An epistemology that rejects this view and "eschews any universal understanding," simply cannot be scientific. It is the view of disenchanted sociologists, philosophers or diplomats, perhaps.

 

Uniformity is easy to verify, after all we successfully sent multiple men to the moon. If you want to invalidate science you need only demonstrate one case in which the uniformity is denied. For example, find a galaxy that operates by laws that differ from others. Let me know how you get on.

Science Abandons Absolute Truth

In a recent Foundations of Information Science posting (FIS) I attempted to clarify the scientific theory of "Truth." Here I restate and expand that argument. 

"Truth" is simply a way of speaking about existence, it is a way of speaking about the correspondence between the apprehension of statements and the way things are or, more generally, of experience and the way things are. 

"Justified true beliefs" are today, essentially, verifiable and fallible, not absolute. This is how we now characterize Plato's appeal to "justification." 

Therefore, even science that is not strictly correct can be said to be "true." Newton's laws are true to this extent, they do correspond to the way things are, they are verifiable and fallible. That we know the extent of their fallibility is beside the point. General Relativity is simply a closer approximation, and it is also verifiable and fallible. 

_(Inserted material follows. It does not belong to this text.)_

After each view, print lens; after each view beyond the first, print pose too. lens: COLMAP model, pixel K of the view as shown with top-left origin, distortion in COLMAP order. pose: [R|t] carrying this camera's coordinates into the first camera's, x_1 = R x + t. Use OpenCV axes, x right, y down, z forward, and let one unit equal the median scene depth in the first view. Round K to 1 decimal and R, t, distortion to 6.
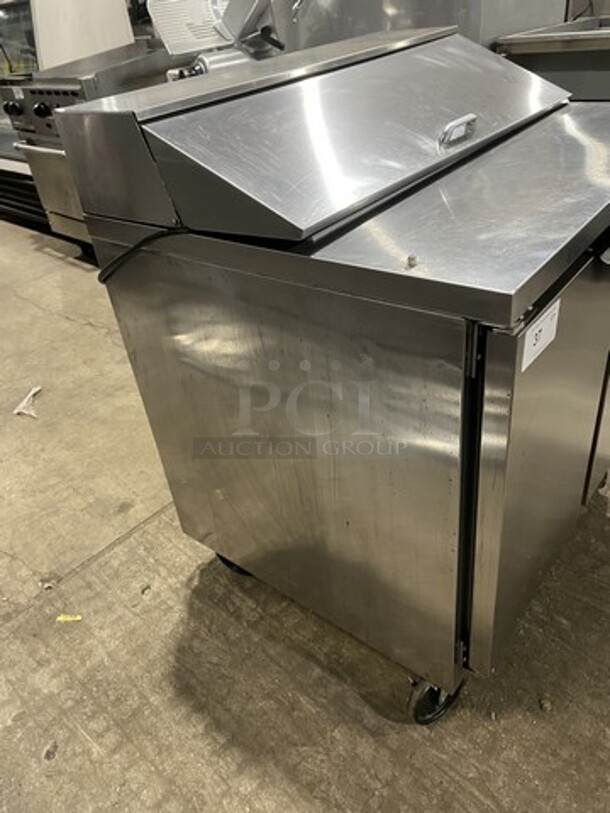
lens RADIAL K [[622.3, 0, 304.0], [0, 622.3, 401.1], [0, 0, 1]] dist [0.004949, 0.004794]
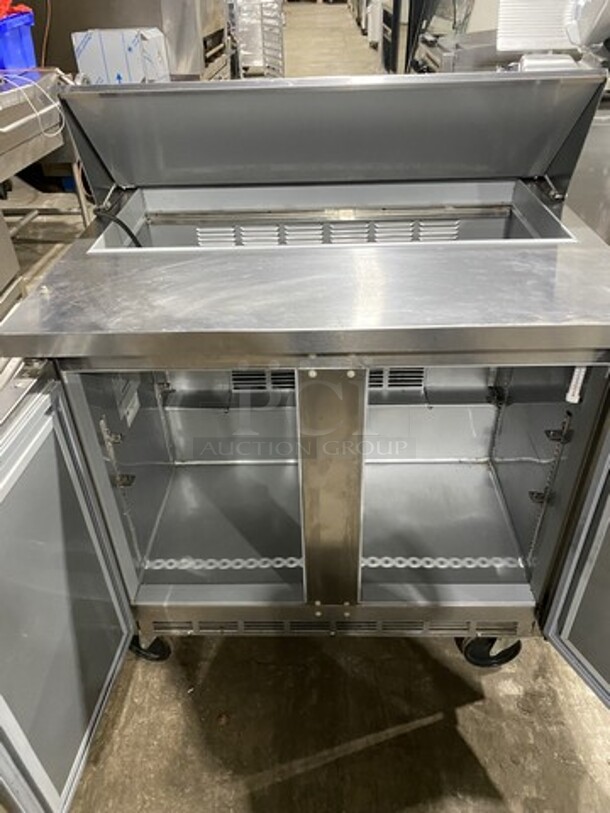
lens RADIAL K [[620.0, 0, 295.7], [0, 620.0, 409.7], [0, 0, 1]] dist [0.003489, -0.001384]
pose [[0.662332, 0.505219, -0.553236, 0.636776], [-0.449256, 0.858759, 0.246378, -0.255706], [0.599571, 0.085360, 0.795757, 0.111768]]
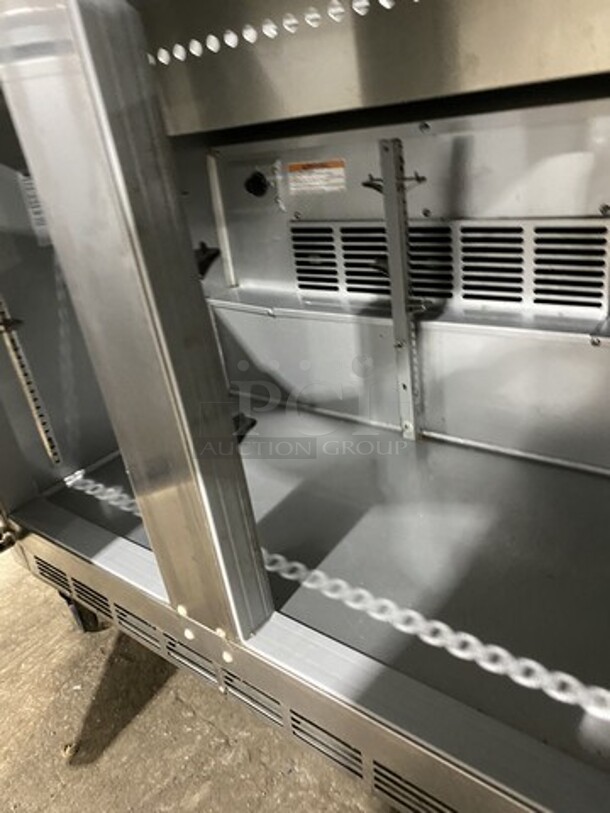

Can we say then that Newton's laws are "not true" on the basis of this? If we are rigorous about it, I don't think that we can. Clearly General Relativity can be said to be closer to the way things are because the statement of it provides a broader "explanation," a boarder identification of causes. But if we do so then we must accept that "truth" is simply a matter of degree, a measure of "certainty" in our statements.

In short, the notion of "truth" has become redundant, a metaphysical notion inherited from a time when the conception of "absolute truth" seemed viable and could be imparted by an ultimate authority. In fact there is no such authority and "truth" is a meaningless notion in science unless by it we refer to "certainty," a question of degree; and at that point the notion of "truth" is obsolete, our attachment to it emotional.

The nature of "Truth" is then what Rudolf Carnap would call a "psuedo-problem" in philosophy. Science necessarily abandons all hope of absolute truth and our use of the term and hand-wringing over the notion can be comfortably put aside.

In the Foundations of Logic the notion of "Truth" is misleading. I wish that Tarski had used the notion of "Validity" instead, it would have saved much confusion. Today I try to avoid using the terms "True" and "False" (Frege preferred "This" and "That.") and I prefer to use either "premise," or better, "necessary distinction" instead of "axiom."